Return each line of the listing that has the word "down" in it.

**RECORDS FOR THE EXERCISE**
------------
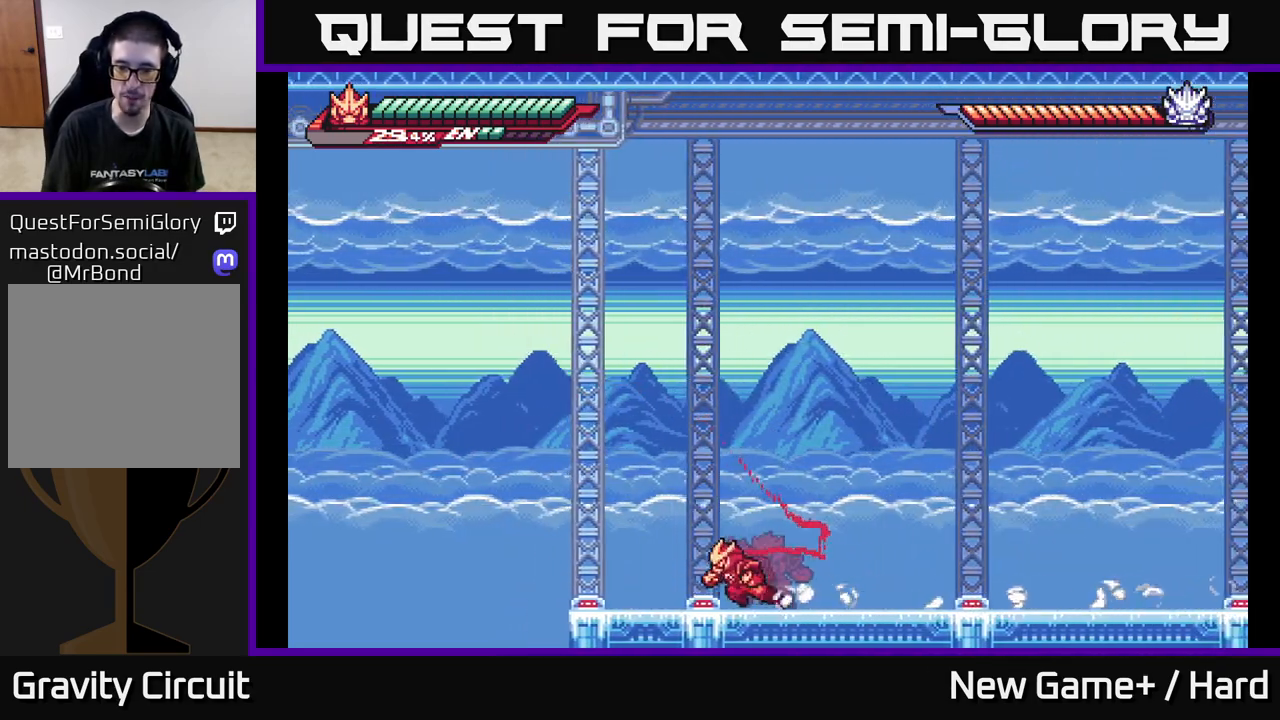
{"buttons": ["L2"], "left_stick": "left", "right_stick": "center", "events": [[67, "left_stick", "center"], [100, "L2", "up"], [367, "L2", "down"], [367, "left_stick", "left"]]}
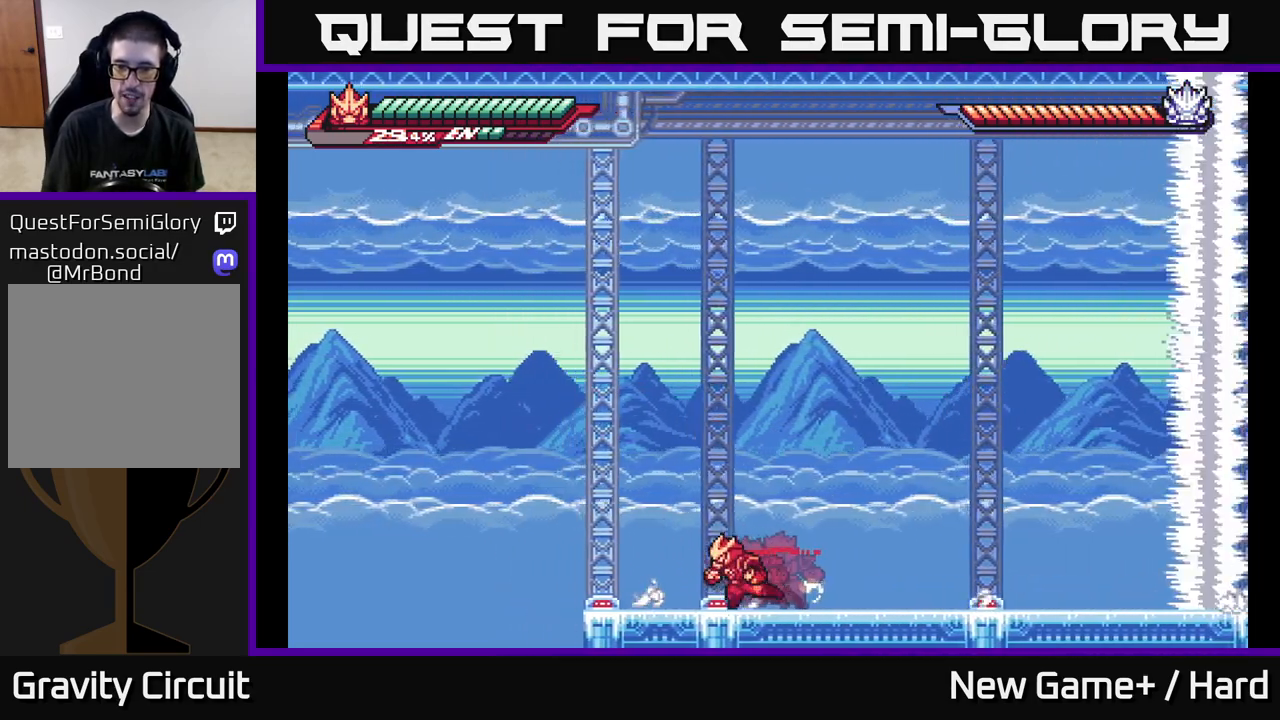
{"buttons": ["A", "L2"], "left_stick": "left", "right_stick": "center", "events": [[383, "A", "down"]]}
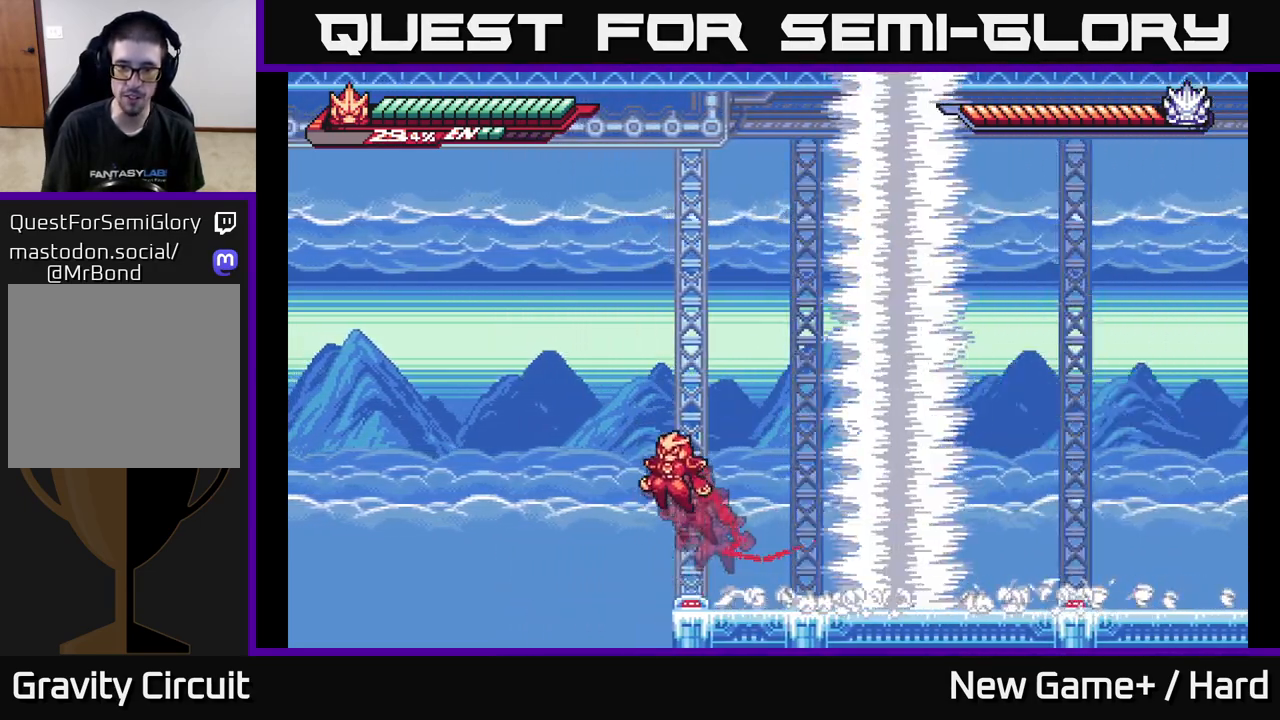
{"buttons": ["A", "L2"], "left_stick": "right", "right_stick": "center", "events": [[267, "L2", "up"], [283, "A", "up"], [283, "left_stick", "right"], [367, "L2", "down"], [383, "A", "down"]]}
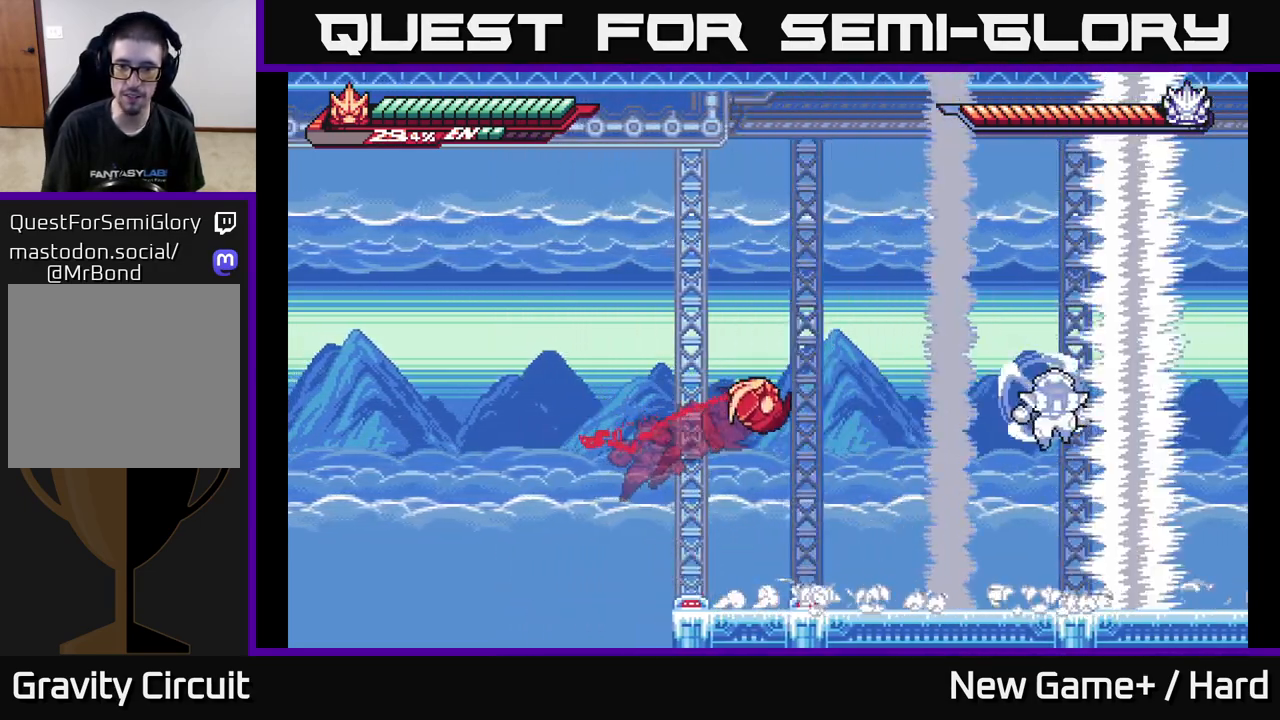
{"buttons": ["L2"], "left_stick": "right", "right_stick": "center", "events": [[100, "A", "up"], [183, "L2", "up"], [500, "L2", "down"]]}
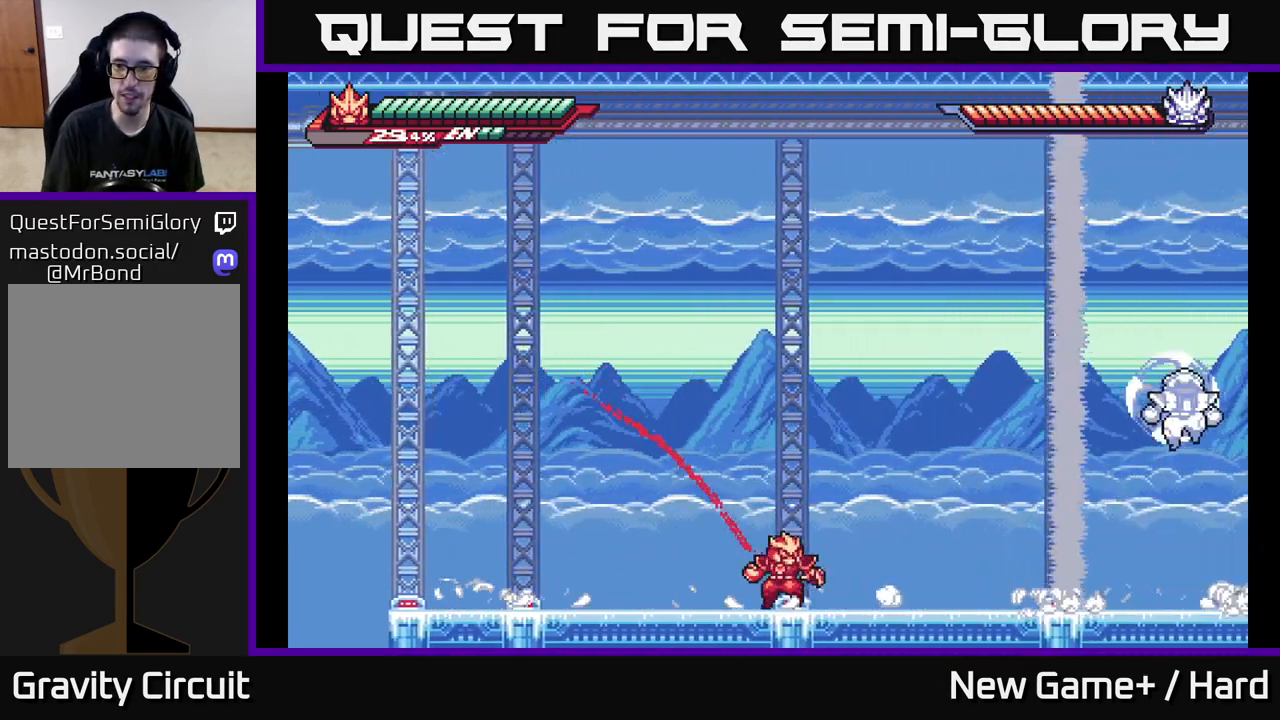
{"buttons": ["L2"], "left_stick": "left", "right_stick": "center", "events": [[83, "A", "down"], [117, "left_stick", "left"], [400, "A", "up"]]}
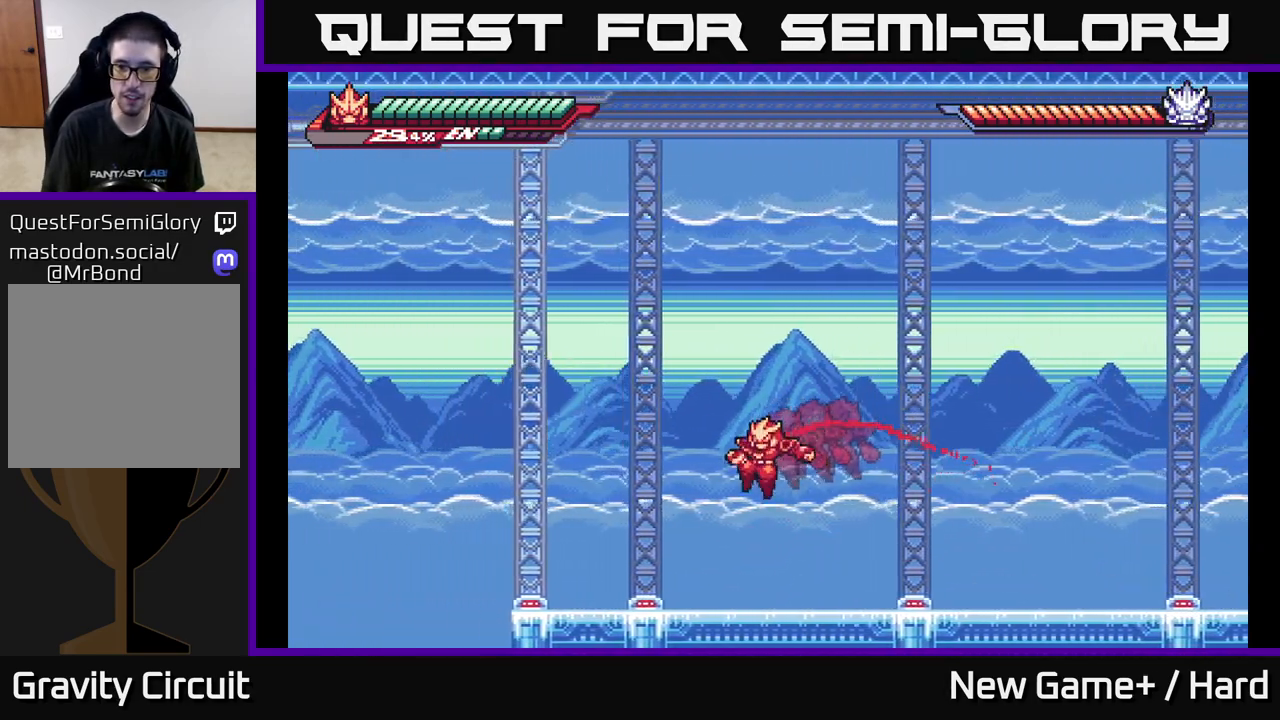
{"buttons": ["L2"], "left_stick": "right", "right_stick": "center", "events": [[117, "L2", "up"], [183, "left_stick", "right"], [217, "L2", "down"]]}
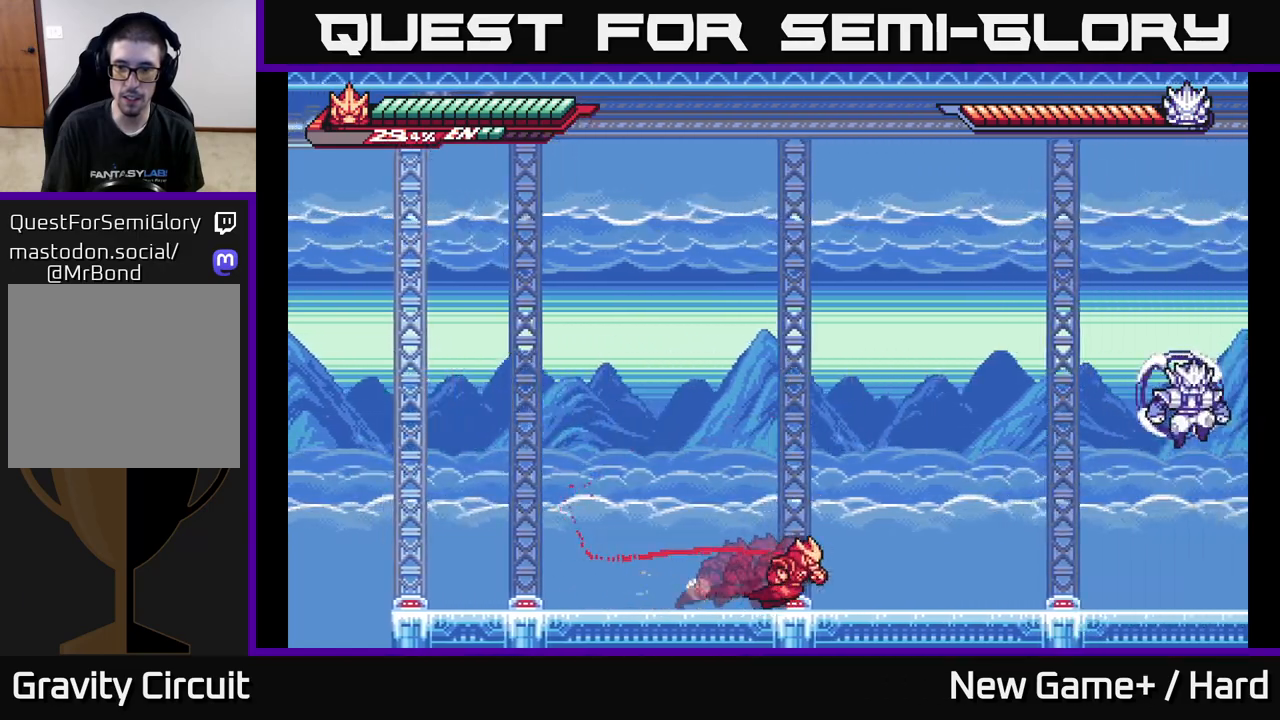
{"buttons": ["A", "L2"], "left_stick": "up", "right_stick": "center", "events": [[400, "A", "down"], [500, "left_stick", "up"]]}
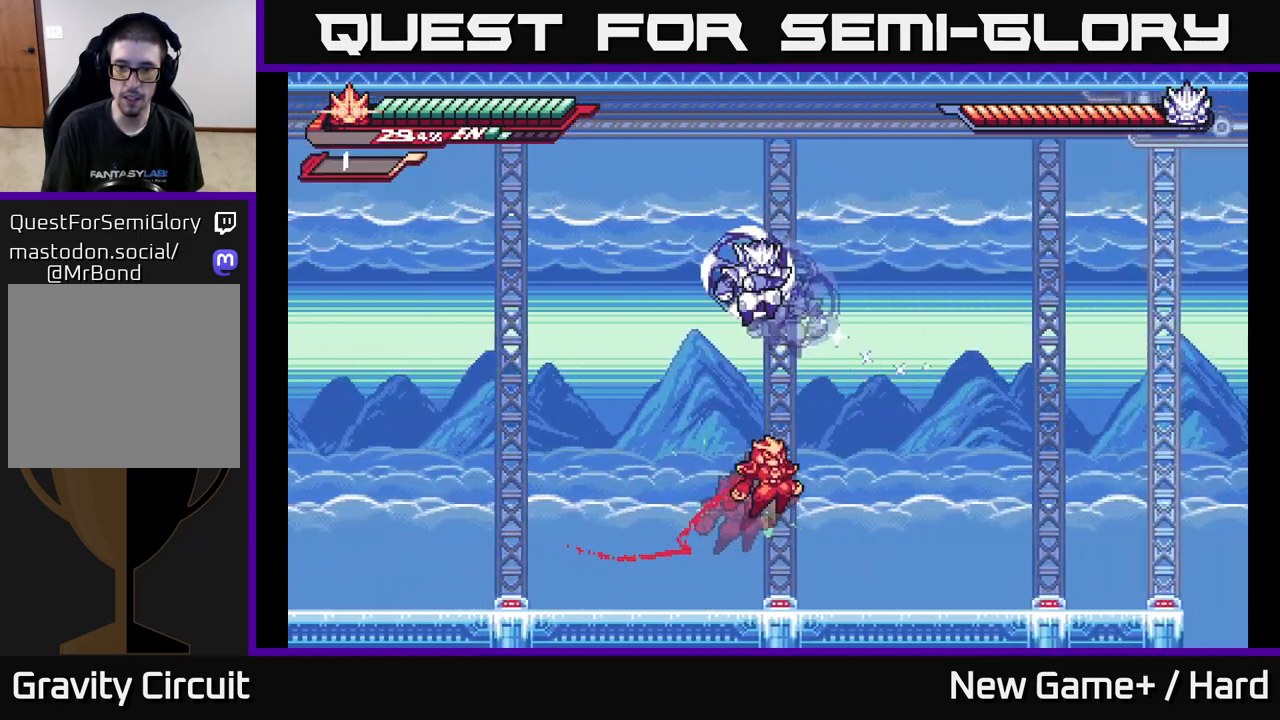
{"buttons": ["L2"], "left_stick": "up-left", "right_stick": "center", "events": [[50, "A", "up"], [117, "left_stick", "up-left"]]}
------------
**SOLUTION TO THIS PROBLEM**
{"buttons": ["L2"], "left_stick": "left", "right_stick": "center", "events": [[67, "left_stick", "center"], [100, "L2", "up"], [367, "L2", "down"], [367, "left_stick", "left"]]}
{"buttons": ["A", "L2"], "left_stick": "left", "right_stick": "center", "events": [[383, "A", "down"]]}
{"buttons": ["A", "L2"], "left_stick": "right", "right_stick": "center", "events": [[267, "L2", "up"], [283, "A", "up"], [283, "left_stick", "right"], [367, "L2", "down"], [383, "A", "down"]]}
{"buttons": ["L2"], "left_stick": "right", "right_stick": "center", "events": [[100, "A", "up"], [183, "L2", "up"], [500, "L2", "down"]]}
{"buttons": ["L2"], "left_stick": "left", "right_stick": "center", "events": [[83, "A", "down"], [117, "left_stick", "left"], [400, "A", "up"]]}
{"buttons": ["L2"], "left_stick": "right", "right_stick": "center", "events": [[117, "L2", "up"], [183, "left_stick", "right"], [217, "L2", "down"]]}
{"buttons": ["A", "L2"], "left_stick": "up", "right_stick": "center", "events": [[400, "A", "down"], [500, "left_stick", "up"]]}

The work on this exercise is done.